With the images excluded, set down every line of the listing below exactly.
*** GIVEN RECORDS Section Begins ***
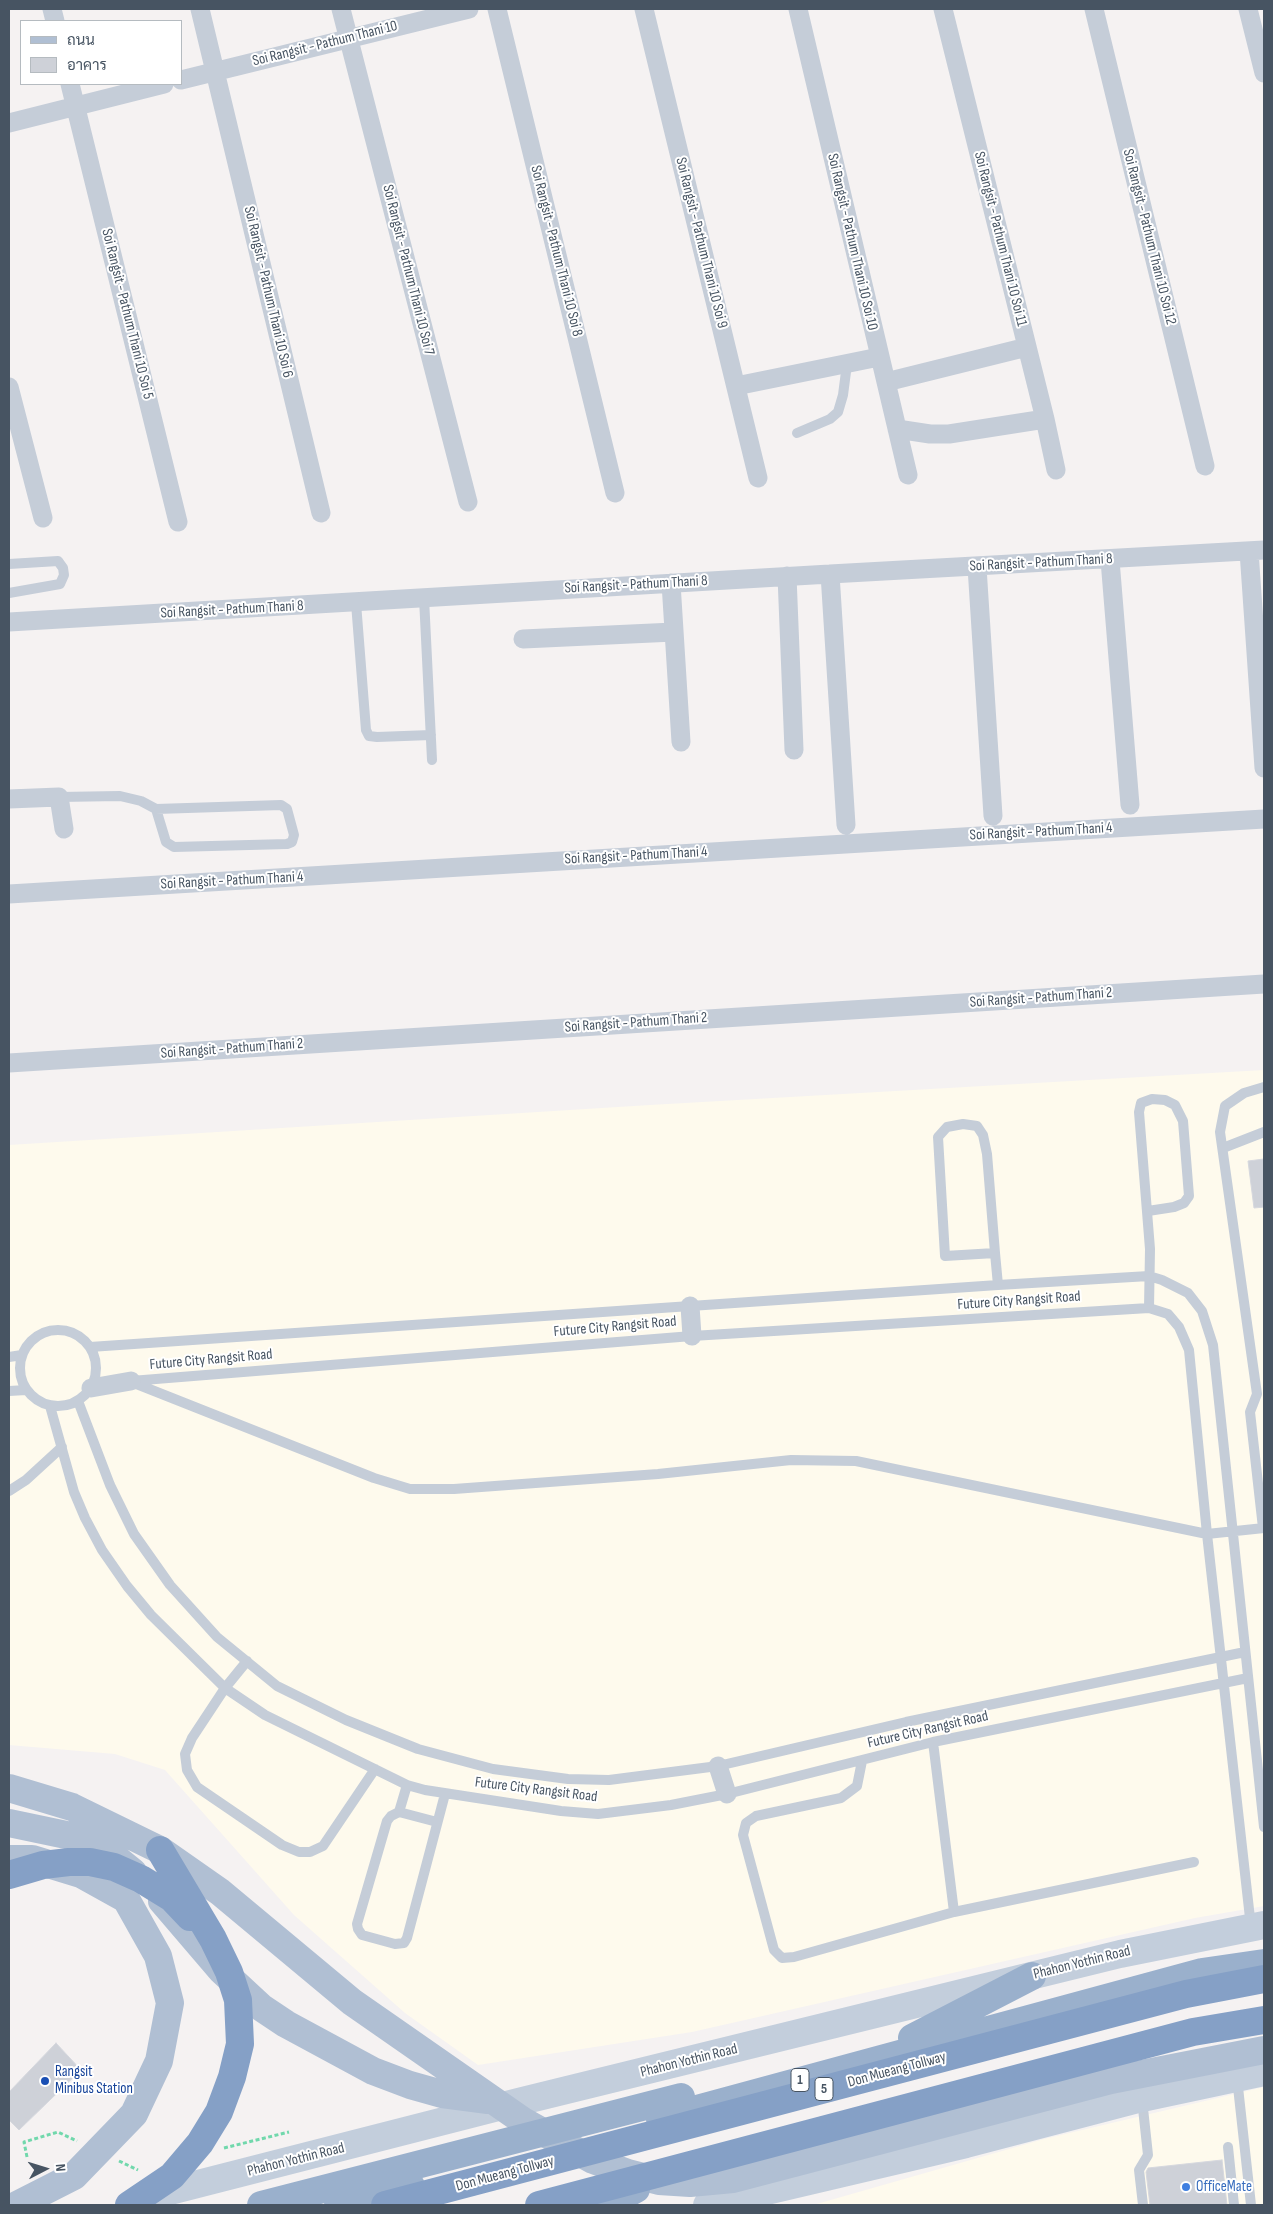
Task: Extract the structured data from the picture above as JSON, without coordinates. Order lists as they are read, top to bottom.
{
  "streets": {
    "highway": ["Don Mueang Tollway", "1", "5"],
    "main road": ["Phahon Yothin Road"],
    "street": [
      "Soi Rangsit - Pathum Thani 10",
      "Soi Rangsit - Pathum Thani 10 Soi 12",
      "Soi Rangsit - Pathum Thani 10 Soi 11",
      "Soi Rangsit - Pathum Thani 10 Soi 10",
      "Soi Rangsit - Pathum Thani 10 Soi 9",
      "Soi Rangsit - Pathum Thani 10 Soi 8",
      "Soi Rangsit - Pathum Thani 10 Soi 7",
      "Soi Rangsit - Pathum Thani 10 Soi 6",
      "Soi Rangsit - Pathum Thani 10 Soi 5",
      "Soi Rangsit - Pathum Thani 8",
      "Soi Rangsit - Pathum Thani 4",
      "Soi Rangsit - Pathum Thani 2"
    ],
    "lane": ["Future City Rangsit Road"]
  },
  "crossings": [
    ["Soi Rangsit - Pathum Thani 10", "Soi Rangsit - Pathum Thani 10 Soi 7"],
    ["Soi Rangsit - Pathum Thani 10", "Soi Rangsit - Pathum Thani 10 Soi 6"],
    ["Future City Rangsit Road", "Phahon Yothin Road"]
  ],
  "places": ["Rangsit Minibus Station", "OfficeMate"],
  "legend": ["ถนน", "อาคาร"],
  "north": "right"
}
*** GIVEN RECORDS Section Ends ***
SOLUTION ->
Task: Extract the structured data from the picture above as JSON, without coordinates. Order lists as they are read, top to bottom.
{
  "streets": {
    "highway": ["Don Mueang Tollway", "1", "5"],
    "main road": ["Phahon Yothin Road"],
    "street": [
      "Soi Rangsit - Pathum Thani 10",
      "Soi Rangsit - Pathum Thani 10 Soi 12",
      "Soi Rangsit - Pathum Thani 10 Soi 11",
      "Soi Rangsit - Pathum Thani 10 Soi 10",
      "Soi Rangsit - Pathum Thani 10 Soi 9",
      "Soi Rangsit - Pathum Thani 10 Soi 8",
      "Soi Rangsit - Pathum Thani 10 Soi 7",
      "Soi Rangsit - Pathum Thani 10 Soi 6",
      "Soi Rangsit - Pathum Thani 10 Soi 5",
      "Soi Rangsit - Pathum Thani 8",
      "Soi Rangsit - Pathum Thani 4",
      "Soi Rangsit - Pathum Thani 2"
    ],
    "lane": ["Future City Rangsit Road"]
  },
  "crossings": [
    ["Soi Rangsit - Pathum Thani 10", "Soi Rangsit - Pathum Thani 10 Soi 7"],
    ["Soi Rangsit - Pathum Thani 10", "Soi Rangsit - Pathum Thani 10 Soi 6"],
    ["Future City Rangsit Road", "Phahon Yothin Road"]
  ],
  "places": ["Rangsit Minibus Station", "OfficeMate"],
  "legend": ["ถนน", "อาคาร"],
  "north": "right"
}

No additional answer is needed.